Scuola. Le lezioni in presenza saranno garantita fino alle medie e per le superiori sarà consentita una presenza in aula compresa tra il 50% e il 75%. Nelle zone rosse si tornerà invece alla DAD.

Ristoranti. La proposta lanciata da diversi governatori di riaprire la sera resta chiusa nel cassetto, a maggior ragione con il passaggio in zona arancione. Consentito solo l’asporto  fino alle 22. Resta invece consentita «senza limiti di tempo la ristorazione negli alberghi e in tutte le altre strutture ricettive, limitatamente ai propri clienti che siano ivi alloggiati».

Spostamenti.

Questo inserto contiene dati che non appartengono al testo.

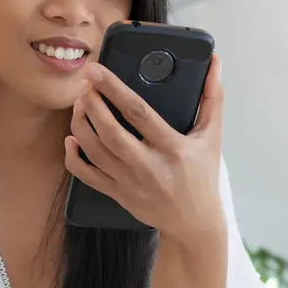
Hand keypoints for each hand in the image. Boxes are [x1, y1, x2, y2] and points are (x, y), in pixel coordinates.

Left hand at [64, 55, 225, 243]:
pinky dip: (73, 156)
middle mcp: (149, 166)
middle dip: (91, 104)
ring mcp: (130, 183)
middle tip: (84, 85)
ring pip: (94, 151)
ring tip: (80, 104)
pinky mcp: (117, 194)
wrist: (194, 223)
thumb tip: (215, 64)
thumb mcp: (212, 138)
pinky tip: (72, 138)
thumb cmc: (202, 176)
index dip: (114, 89)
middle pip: (110, 132)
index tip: (96, 71)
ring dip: (81, 124)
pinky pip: (87, 175)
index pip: (138, 113)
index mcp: (172, 148)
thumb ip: (212, 98)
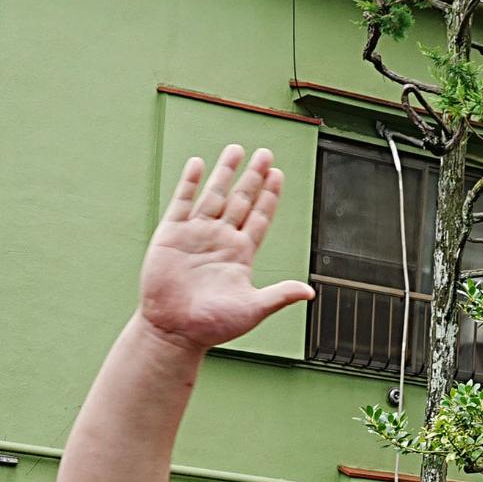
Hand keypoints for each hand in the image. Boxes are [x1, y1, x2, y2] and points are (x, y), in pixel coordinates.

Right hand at [138, 146, 314, 351]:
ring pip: (214, 195)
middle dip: (253, 177)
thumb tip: (310, 293)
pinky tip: (198, 163)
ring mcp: (196, 234)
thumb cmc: (213, 326)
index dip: (269, 196)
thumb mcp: (252, 309)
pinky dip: (190, 183)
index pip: (259, 217)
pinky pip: (182, 202)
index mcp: (241, 254)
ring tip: (237, 150)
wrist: (174, 331)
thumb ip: (279, 295)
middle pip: (241, 200)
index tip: (278, 175)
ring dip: (225, 172)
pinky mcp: (171, 234)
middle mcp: (220, 240)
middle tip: (266, 154)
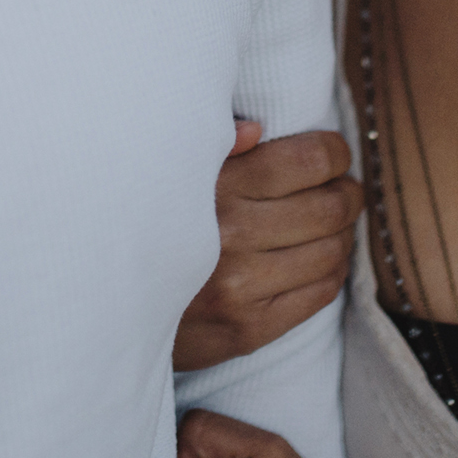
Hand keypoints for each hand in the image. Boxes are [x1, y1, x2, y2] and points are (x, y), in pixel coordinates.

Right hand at [174, 123, 362, 370]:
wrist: (110, 310)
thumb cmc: (150, 228)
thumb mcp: (167, 174)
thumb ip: (214, 148)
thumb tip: (256, 129)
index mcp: (215, 187)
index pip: (306, 161)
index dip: (333, 154)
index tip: (334, 154)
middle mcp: (230, 236)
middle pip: (328, 207)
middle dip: (347, 194)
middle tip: (343, 189)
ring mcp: (241, 288)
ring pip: (331, 250)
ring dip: (342, 233)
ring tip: (332, 224)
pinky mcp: (249, 329)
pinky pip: (320, 292)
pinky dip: (333, 270)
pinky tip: (322, 259)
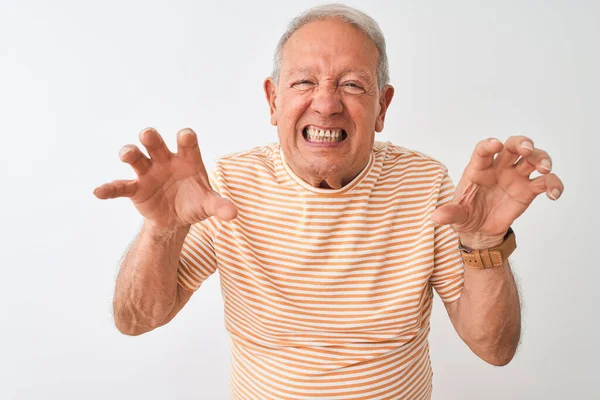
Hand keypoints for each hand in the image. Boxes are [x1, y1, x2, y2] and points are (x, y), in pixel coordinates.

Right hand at [93, 127, 237, 229]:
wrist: (176, 219)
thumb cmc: (194, 202)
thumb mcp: (208, 205)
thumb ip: (220, 206)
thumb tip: (234, 214)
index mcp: (187, 159)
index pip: (187, 142)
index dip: (186, 138)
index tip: (185, 137)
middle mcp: (165, 160)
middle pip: (156, 143)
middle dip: (151, 138)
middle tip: (147, 135)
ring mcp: (148, 173)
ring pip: (136, 158)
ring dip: (130, 153)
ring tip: (127, 154)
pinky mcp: (136, 189)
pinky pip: (120, 186)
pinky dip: (109, 189)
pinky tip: (98, 192)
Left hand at [431, 136, 563, 248]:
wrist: (480, 232)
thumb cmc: (466, 216)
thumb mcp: (455, 216)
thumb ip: (449, 214)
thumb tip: (436, 217)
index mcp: (478, 169)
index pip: (483, 150)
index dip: (489, 145)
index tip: (495, 144)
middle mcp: (498, 168)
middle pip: (513, 146)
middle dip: (522, 143)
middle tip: (527, 149)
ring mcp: (515, 177)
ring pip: (533, 158)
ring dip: (542, 159)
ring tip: (544, 169)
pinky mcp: (528, 190)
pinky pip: (545, 182)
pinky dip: (554, 184)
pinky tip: (555, 194)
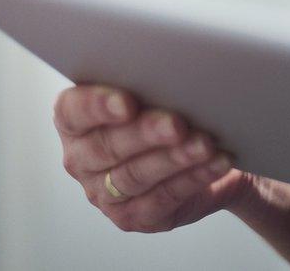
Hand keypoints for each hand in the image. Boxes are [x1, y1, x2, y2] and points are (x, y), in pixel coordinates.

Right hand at [53, 85, 252, 232]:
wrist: (209, 156)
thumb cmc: (173, 114)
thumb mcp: (157, 94)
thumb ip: (150, 83)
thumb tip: (170, 73)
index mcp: (76, 122)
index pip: (73, 111)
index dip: (97, 106)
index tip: (126, 102)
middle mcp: (82, 159)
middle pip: (107, 146)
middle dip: (145, 133)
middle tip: (177, 123)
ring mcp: (104, 193)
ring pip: (136, 176)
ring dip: (174, 158)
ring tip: (204, 144)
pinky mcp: (133, 217)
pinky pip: (164, 197)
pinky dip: (194, 178)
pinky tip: (216, 162)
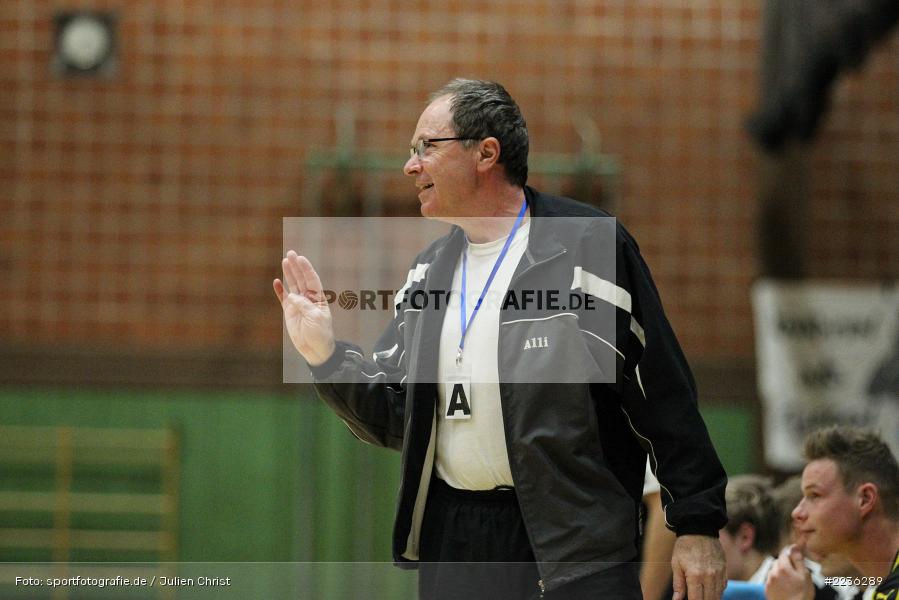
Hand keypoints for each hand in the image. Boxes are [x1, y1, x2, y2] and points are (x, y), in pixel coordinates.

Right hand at [273, 251, 335, 365]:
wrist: (315, 349)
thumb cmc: (320, 333)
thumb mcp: (315, 318)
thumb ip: (304, 305)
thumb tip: (292, 296)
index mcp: (318, 298)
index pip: (312, 279)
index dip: (306, 269)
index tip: (300, 258)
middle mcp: (308, 298)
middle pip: (301, 279)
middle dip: (296, 266)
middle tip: (290, 253)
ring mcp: (298, 304)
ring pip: (293, 285)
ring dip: (289, 274)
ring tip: (284, 261)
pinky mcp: (290, 312)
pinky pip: (283, 298)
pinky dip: (280, 290)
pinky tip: (276, 281)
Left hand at [671, 535, 726, 599]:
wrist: (699, 529)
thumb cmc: (685, 547)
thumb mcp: (676, 564)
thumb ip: (678, 584)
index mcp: (695, 576)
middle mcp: (710, 576)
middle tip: (696, 598)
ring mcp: (719, 573)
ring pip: (718, 595)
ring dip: (711, 598)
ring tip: (703, 595)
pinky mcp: (724, 569)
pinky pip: (723, 586)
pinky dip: (718, 591)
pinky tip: (711, 591)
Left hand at [765, 544, 813, 599]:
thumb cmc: (801, 595)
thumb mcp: (805, 576)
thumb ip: (798, 560)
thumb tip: (795, 547)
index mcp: (783, 567)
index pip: (784, 552)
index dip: (791, 554)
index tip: (796, 557)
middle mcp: (773, 572)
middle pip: (779, 561)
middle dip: (787, 564)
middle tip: (796, 574)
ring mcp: (769, 581)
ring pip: (775, 570)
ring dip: (781, 573)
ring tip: (791, 583)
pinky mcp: (767, 588)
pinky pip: (772, 579)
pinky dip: (778, 581)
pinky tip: (785, 588)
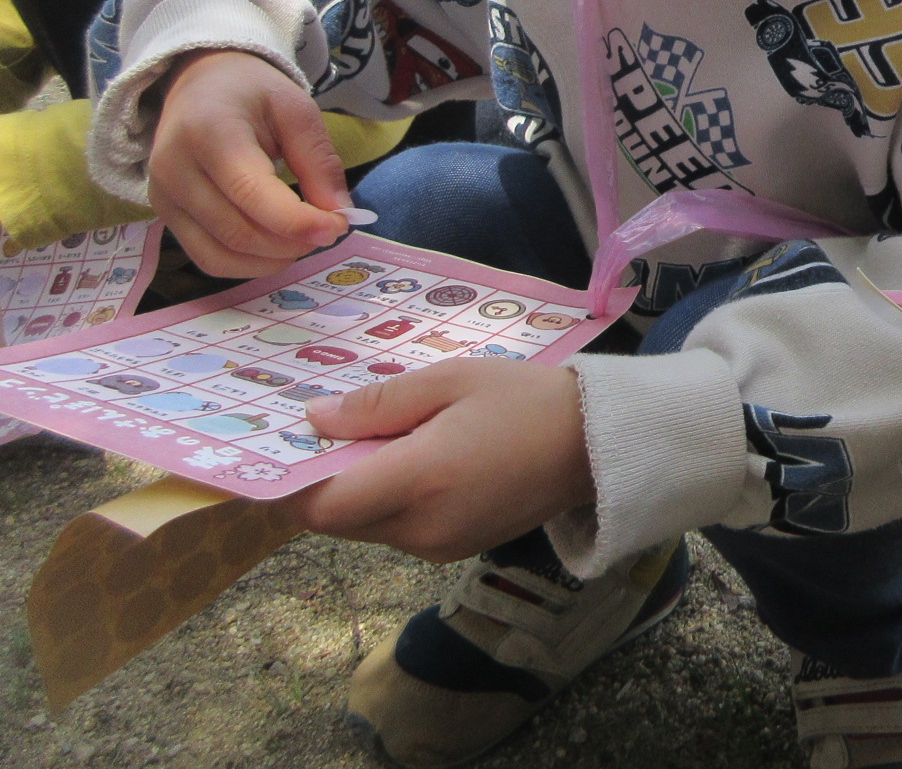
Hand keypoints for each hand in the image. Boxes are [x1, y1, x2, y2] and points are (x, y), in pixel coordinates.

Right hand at [149, 50, 349, 276]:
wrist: (200, 84)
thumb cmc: (252, 94)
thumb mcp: (297, 110)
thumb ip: (319, 161)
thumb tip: (338, 214)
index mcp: (208, 131)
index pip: (251, 193)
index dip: (297, 221)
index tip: (338, 227)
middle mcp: (175, 169)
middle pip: (237, 231)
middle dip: (291, 242)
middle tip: (328, 230)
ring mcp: (163, 197)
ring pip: (220, 255)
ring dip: (271, 259)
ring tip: (304, 239)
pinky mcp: (164, 216)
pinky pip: (207, 257)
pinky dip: (247, 264)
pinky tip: (276, 247)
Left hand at [284, 360, 594, 561]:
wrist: (597, 443)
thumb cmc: (525, 399)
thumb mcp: (451, 380)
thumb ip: (378, 403)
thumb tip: (314, 421)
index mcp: (418, 481)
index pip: (321, 507)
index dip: (287, 486)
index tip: (275, 451)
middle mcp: (421, 528)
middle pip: (339, 520)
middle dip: (322, 483)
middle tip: (326, 433)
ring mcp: (440, 547)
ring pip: (368, 527)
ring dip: (357, 491)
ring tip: (378, 440)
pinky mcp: (457, 550)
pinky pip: (400, 530)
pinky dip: (390, 501)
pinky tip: (414, 461)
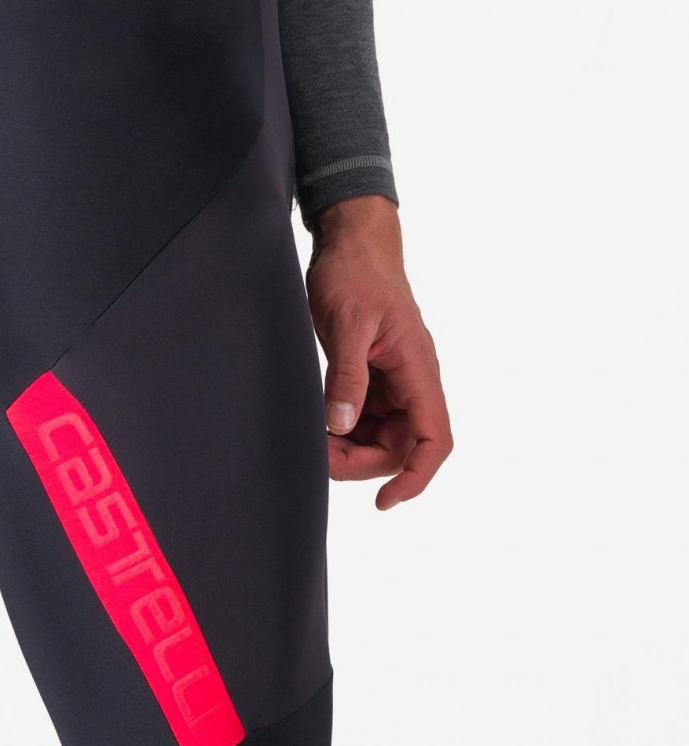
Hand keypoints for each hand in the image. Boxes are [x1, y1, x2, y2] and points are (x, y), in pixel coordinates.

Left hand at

Come già annunciato la scorsa settimana il divieto di spostamenti tra Regioni proseguirà fino al 27 marzo, ma dovrebbe essere prorogato fino alla fine del prossimo Dpcm che scadrà il prossimo 6 aprile. I milanesi non potranno invece muoversi al di fuori del Comune se non per motivi di lavoro e necessità indicati sull’autocertificazione. Consentiti gli spostamenti, senza bisogno dell’autocertificazione, all’interno del perimetro comunale.

Coprifuoco. Nessuna modifica per il provvedimento: resta in vigore dalle 22 alle 5 del mattino successivo.

Negozi. Continuano a restare chiusi i centri commerciali nel fine settimana.

Cinema e teatri. A decorrere dal 27 marzo 2021, gli spettacoli aperti al pubblico in sale teatrali, sale da concerto, sale cinematografiche e in altri spazi anche all’aperto sono svolti con posti a sedere preassegnati e distanziati e a condizione che sia comunque assicurato il rispetto della distanza interpersonale di almeno un metro sia per il personale, sia per gli spettatori che non siano abitualmente conviventi.